A proposta de Bragante foca em proibir esse tipo de publicidade em locais esportivos, culturais e de lazer acessíveis ao público, especialmente crianças e adolescentes. Já Helou amplia as restrições para incluir espaços públicos e bens que pertencem ao Estado. “Não faz sentido que locais voltados ao esporte e à cultura se tornem vitrines para serviços destinados exclusivamente ao público adulto”, afirma Bragante.

As parlamentares defendem que a liberdade econômica deve ser equilibrada com a responsabilidade do poder público em estabelecer limites. “O debate é sobre reconhecer que nem toda publicidade é apropriada em ambientes coletivos”, diz Helou. Ela ressalta a importância de discutir as referências que queremos normalizar em espaços que influenciam crianças e adolescentes.

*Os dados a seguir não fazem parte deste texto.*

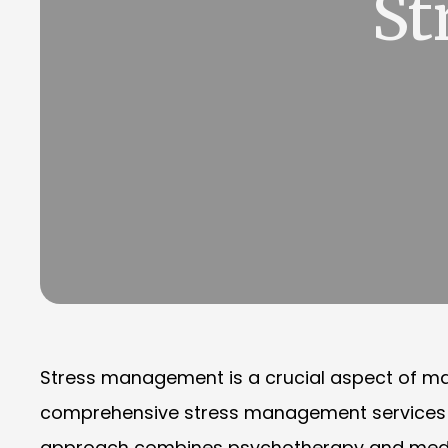
St
Stress management is a crucial aspect of mai
comprehensive stress management services des
approach combines psychotherapy and medicati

O contrato entre o Corinthians e a Fatal Fans, que vai até 31 de dezembro de 2027, prevê um valor de R$ 22 milhões, com possibilidade de renovação até 2028 por R$ 31 milhões. A marca não será exibida nos uniformes das categorias de base, e no time feminino, o short da equipe terá a frase “Respeita as minas”.

Na quinta-feira (16), o vereador Carlos Bezerra Jr. (PSD) protocolou uma representação no Ministério Público de São Paulo, solicitando a investigação do contrato do Corinthians. Em resposta, o clube afirmou não ter conhecimento sobre a situação, enquanto a Fatal Fans não se manifestou até o fechamento desta matéria.